Melissa great pics of Oogie (Master Oogway), Glad to see you turned the blocks, it will make it safer for him. He is a handsom tort with what looks like a lot of curiosity and of course personallity. Congratulations


----------



## Oogie (Mar 14, 2009)

yea...his skin is pretty dry and flaky. he's already sleeping...i will definitely soak him in the morning! already lookin forward to watching him emerge from his burrow (dog house) =)


----------



## tortoisenerd (Mar 15, 2009)

Those are some AWESOME pictures....best wishes with your new family member!


----------



## galvinkaos (Mar 15, 2009)

I love DT pics. He is very good looking. I am looking forward to seeing more.

Dawna


----------



## Millerlite (Mar 15, 2009)

Great looking tortoise, looks very happy to have a nice home.


----------



## drgnfly2265 (Mar 16, 2009)

Congrats on the new tort. I love the picture of him looking out the window in the car, that is so sweet!

_______________________________________________________

Jamie

1 Sulcata (Bowser)

www.myspace.com/bowsertortoise


----------



## nrfitchett4 (Mar 16, 2009)

nice looking tort!!!


----------



## terryo (Mar 16, 2009)

What a beautiful tortoise. I didn't know they got that big.


----------



## Oogie (Mar 16, 2009)

thanks for all your kind words...i passed them onto Oogie by giving him a little shell-scratch (something i noticed he enjoys).

i know this was only my 3rd day with him...but i was surprised that he went into his burrow around 2pm and never came out. it was a nice comfortably warm day...he has 3 other places to retreat from heat...but instead he chose to go into his dog house which was actually much hotter by 10 degrees. is this normal for torts or should i be cautious that something might be up? 

he seemed fairly active in the morning...he pooped...he ate well...his eyes and nose look great. but i did notice the day he first arrived here that his breathing was audible...not raspy or wheezy...more like he was sniffing and taking in the new environment. BUT, i don't know if this is normal or not. i have soaked him twice since bringing him home because he was pretty dry and a forum member noticed his eyes were slightly sunken...the second soak was with some flavorless pedialyte and water.

he has an apt tomorrow for an xray to make sure he doesn't have bladder stones...maybe he'll get fully checked out then!

terry...yea...he's only about 11" and they can get up to 15". i wish i had a good guess of his age.


----------



## Yvonne G (Mar 17, 2009)

Be sure you put something over that dog house to keep it in the shade.
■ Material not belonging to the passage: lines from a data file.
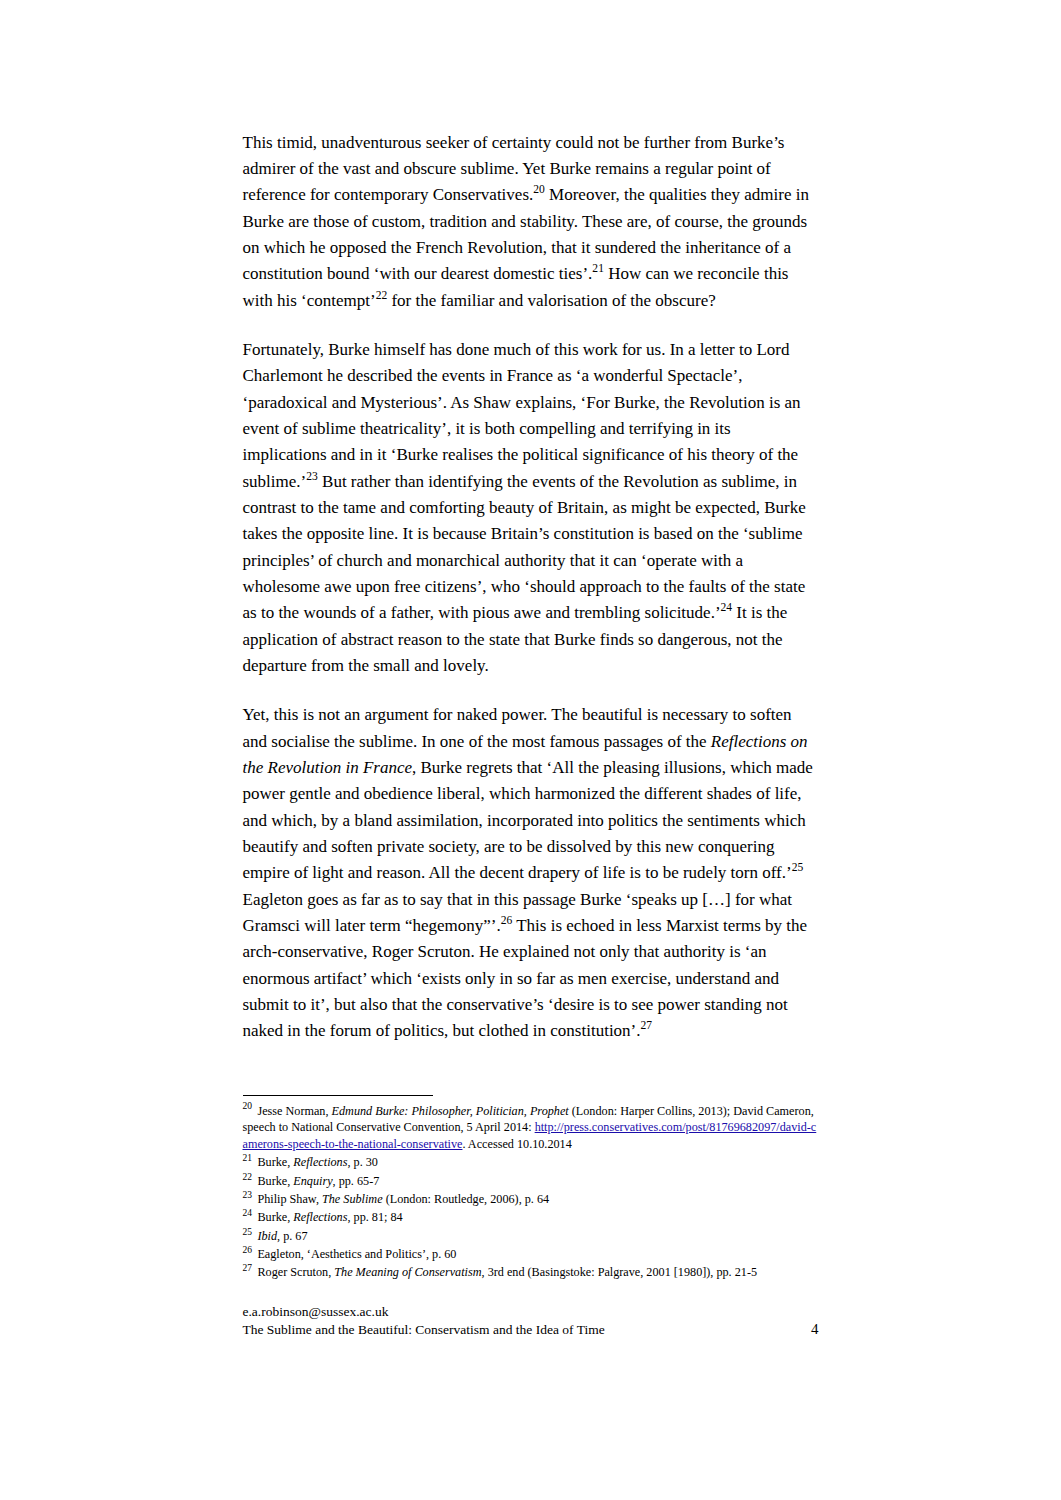This timid, unadventurous seeker of certainty could not be further from Burke’s admirer of the vast and obscure sublime. Yet Burke remains a regular point of reference for contemporary Conservatives.20 Moreover, the qualities they admire in Burke are those of custom, tradition and stability. These are, of course, the grounds on which he opposed the French Revolution, that it sundered the inheritance of a constitution bound ‘with our dearest domestic ties’.21 How can we reconcile this with his ‘contempt’22 for the familiar and valorisation of the obscure?
Fortunately, Burke himself has done much of this work for us. In a letter to Lord Charlemont he described the events in France as ‘a wonderful Spectacle’, ‘paradoxical and Mysterious’. As Shaw explains, ‘For Burke, the Revolution is an event of sublime theatricality’, it is both compelling and terrifying in its implications and in it ‘Burke realises the political significance of his theory of the sublime.’23 But rather than identifying the events of the Revolution as sublime, in contrast to the tame and comforting beauty of Britain, as might be expected, Burke takes the opposite line. It is because Britain’s constitution is based on the ‘sublime principles’ of church and monarchical authority that it can ‘operate with a wholesome awe upon free citizens’, who ‘should approach to the faults of the state as to the wounds of a father, with pious awe and trembling solicitude.’24 It is the application of abstract reason to the state that Burke finds so dangerous, not the departure from the small and lovely.
Yet, this is not an argument for naked power. The beautiful is necessary to soften and socialise the sublime. In one of the most famous passages of the Reflections on the Revolution in France, Burke regrets that ‘All the pleasing illusions, which made power gentle and obedience liberal, which harmonized the different shades of life, and which, by a bland assimilation, incorporated into politics the sentiments which beautify and soften private society, are to be dissolved by this new conquering empire of light and reason. All the decent drapery of life is to be rudely torn off.’25 Eagleton goes as far as to say that in this passage Burke ‘speaks up […] for what Gramsci will later term “hegemony”’.26 This is echoed in less Marxist terms by the arch-conservative, Roger Scruton. He explained not only that authority is ‘an enormous artifact’ which ‘exists only in so far as men exercise, understand and submit to it’, but also that the conservative’s ‘desire is to see power standing not naked in the forum of politics, but clothed in constitution’.27
20 Jesse Norman, Edmund Burke: Philosopher, Politician, Prophet (London: Harper Collins, 2013); David Cameron, speech to National Conservative Convention, 5 April 2014: http://press.conservatives.com/post/81769682097/david-camerons-speech-to-the-national-conservative. Accessed 10.10.2014
21 Burke, Reflections, p. 30
22 Burke, Enquiry, pp. 65-7
23 Philip Shaw, The Sublime (London: Routledge, 2006), p. 64
24 Burke, Reflections, pp. 81; 84
25 Ibid, p. 67
26 Eagleton, ‘Aesthetics and Politics’, p. 60
27 Roger Scruton, The Meaning of Conservatism, 3rd end (Basingstoke: Palgrave, 2001 [1980]), pp. 21-5
e.a.robinson@sussex.ac.uk
The Sublime and the Beautiful: Conservatism and the Idea of Time
4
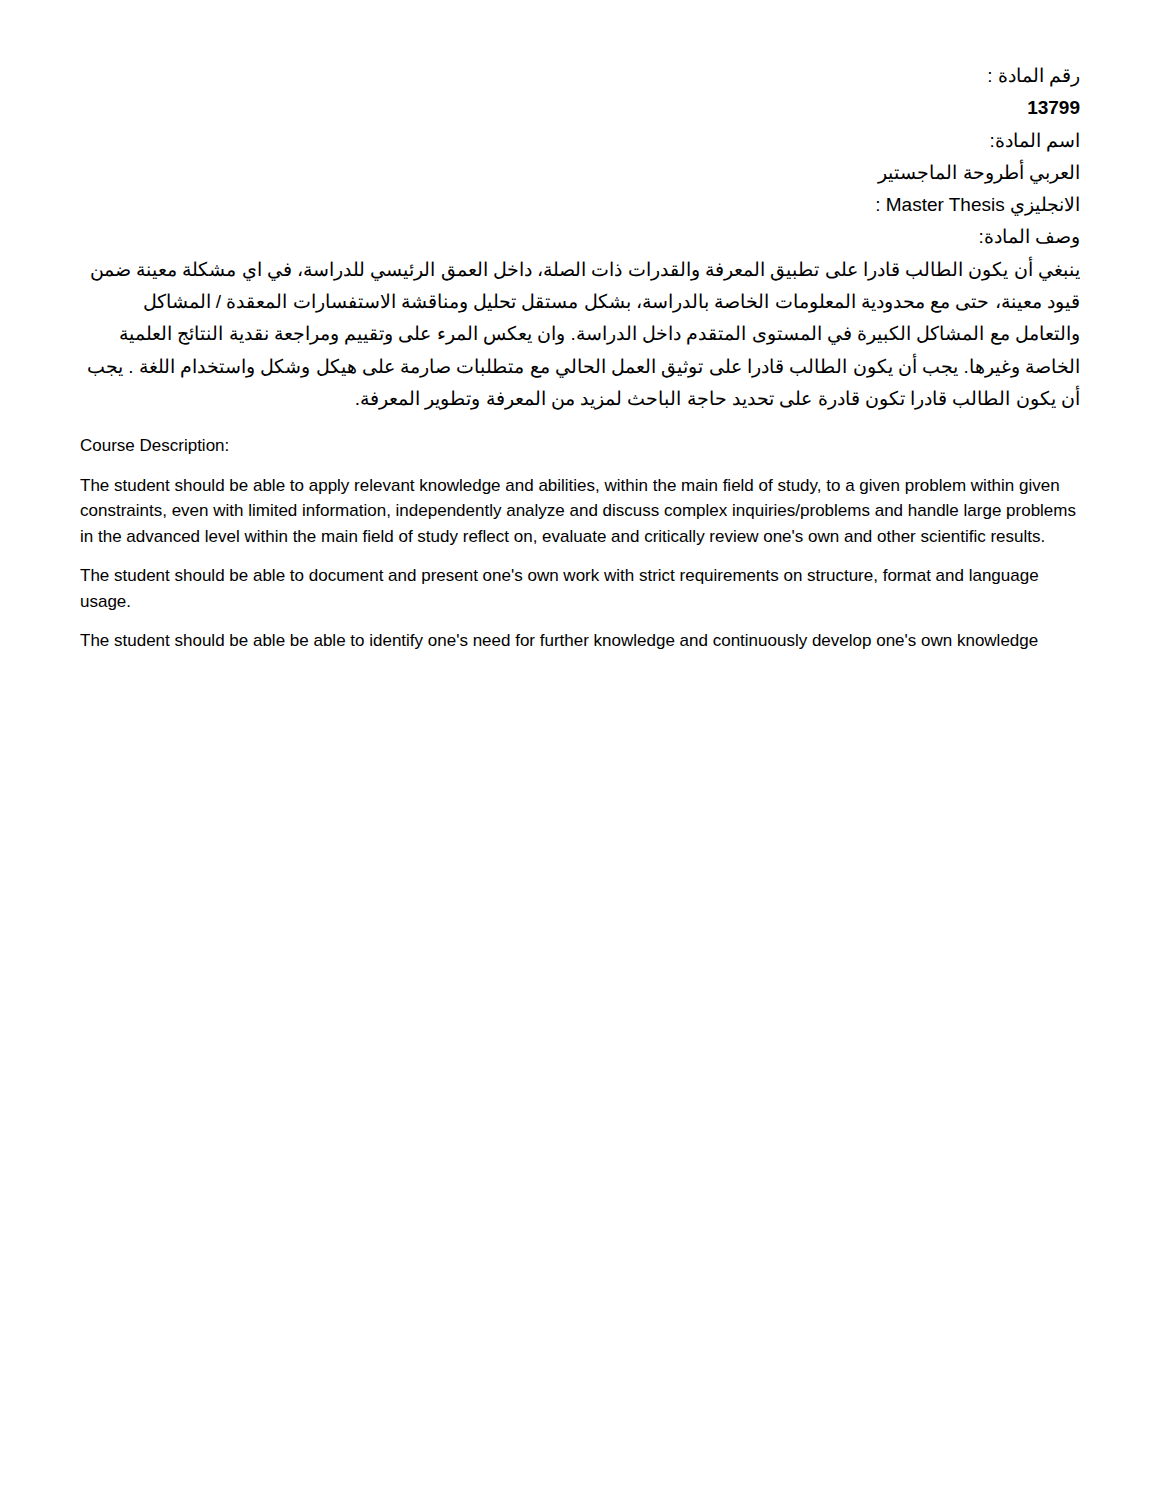رقم المادة :
13799
اسم المادة:
العربي أطروحة الماجستير
الانجليزي Master Thesis :
وصف المادة:
ينبغي أن يكون الطالب قادرا على تطبيق المعرفة والقدرات ذات الصلة، داخل العمق الرئيسي للدراسة، في اي مشكلة معينة ضمن قيود معينة، حتى مع محدودية المعلومات الخاصة بالدراسة، بشكل مستقل تحليل ومناقشة الاستفسارات المعقدة / المشاكل والتعامل مع المشاكل الكبيرة في المستوى المتقدم داخل الدراسة. وان يعكس المرء على وتقييم ومراجعة نقدية النتائج العلمية الخاصة وغيرها. يجب أن يكون الطالب قادرا على توثيق العمل الحالي مع متطلبات صارمة على هيكل وشكل واستخدام اللغة . يجب أن يكون الطالب قادرا تكون قادرة على تحديد حاجة الباحث لمزيد من المعرفة وتطوير المعرفة.
Course Description:
The student should be able to apply relevant knowledge and abilities, within the main field of study, to a given problem within given constraints, even with limited information, independently analyze and discuss complex inquiries/problems and handle large problems in the advanced level within the main field of study reflect on, evaluate and critically review one's own and other scientific results.
The student should be able to document and present one's own work with strict requirements on structure, format and language usage.
The student should be able be able to identify one's need for further knowledge and continuously develop one's own knowledge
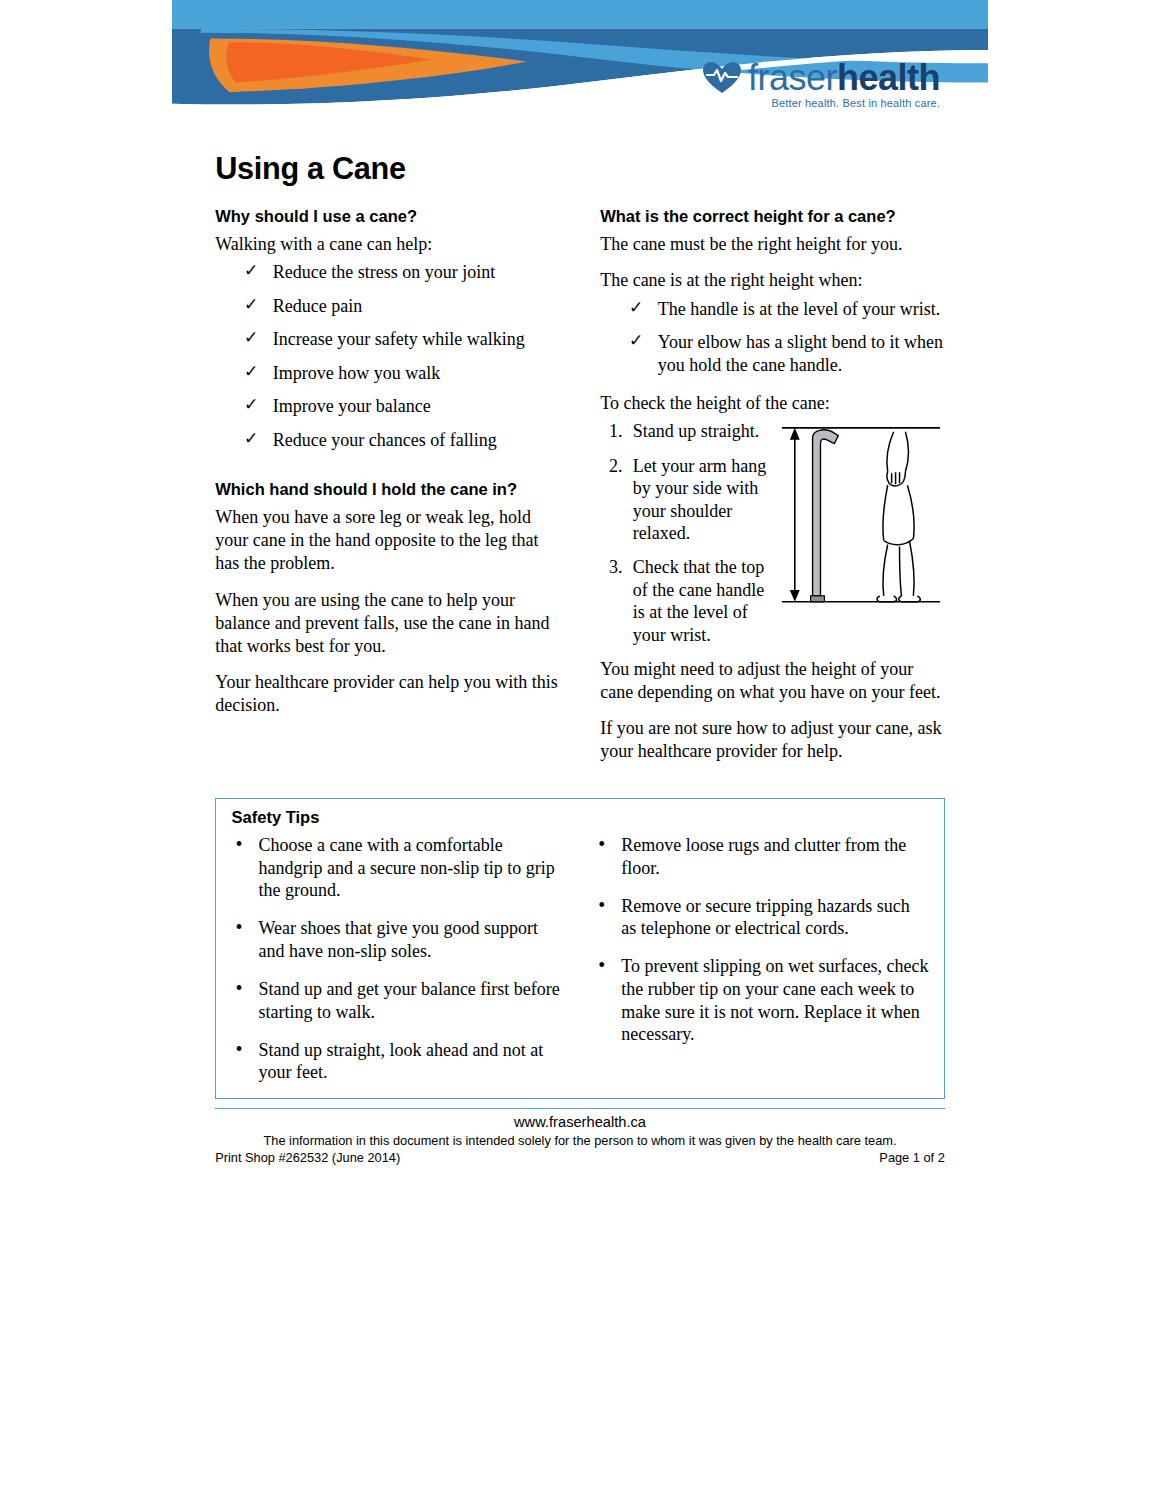fraser health
Better health. Best in health care.
Using a Cane
Why should I use a cane?
Walking with a cane can help:
Reduce the stress on your joint
Reduce pain
Increase your safety while walking
Improve how you walk
Improve your balance
Reduce your chances of falling
Which hand should I hold the cane in?
When you have a sore leg or weak leg, hold your cane in the hand opposite to the leg that has the problem.
When you are using the cane to help your balance and prevent falls, use the cane in hand that works best for you.
Your healthcare provider can help you with this decision.
What is the correct height for a cane?
The cane must be the right height for you.
The cane is at the right height when:
The handle is at the level of your wrist.
Your elbow has a slight bend to it when you hold the cane handle.
To check the height of the cane:
Stand up straight.
Let your arm hang by your side with your shoulder relaxed.
Check that the top of the cane handle is at the level of your wrist.
You might need to adjust the height of your cane depending on what you have on your feet.
If you are not sure how to adjust your cane, ask your healthcare provider for help.
Safety Tips
Choose a cane with a comfortable handgrip and a secure non-slip tip to grip the ground.
Wear shoes that give you good support and have non-slip soles.
Stand up and get your balance first before starting to walk.
Stand up straight, look ahead and not at your feet.
Remove loose rugs and clutter from the floor.
Remove or secure tripping hazards such as telephone or electrical cords.
To prevent slipping on wet surfaces, check the rubber tip on your cane each week to make sure it is not worn. Replace it when necessary.
www.fraserhealth.ca
The information in this document is intended solely for the person to whom it was given by the health care team.
Print Shop #262532 (June 2014) Page 1 of 2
You can put up a beach umbrella or some shade cloth, etc. He has obviously really taken to his dog house. That's going to be where he parks his body!

Yvonne


----------



## Oogie (Mar 17, 2009)

yea...he seems to like it...he went into it again today! i was going to put trees in front of it, but he has 3 shaded burrows that i thought he'd turn to instead. we'll move the trees over this weekend.

good news, y'all...Oogie's xray showed he has no bladder stones!!!


----------



## Isa (Mar 18, 2009)

Good news Melissa  I am glad the results are good


----------



## Crazy1 (Mar 18, 2009)

That's great news for you and Oogie.


----------



## Oogie (Mar 18, 2009)

thanks!!!


----------



## Jentortmom (Mar 18, 2009)

Congrats!! I love the pics.. he is beautiful!!


----------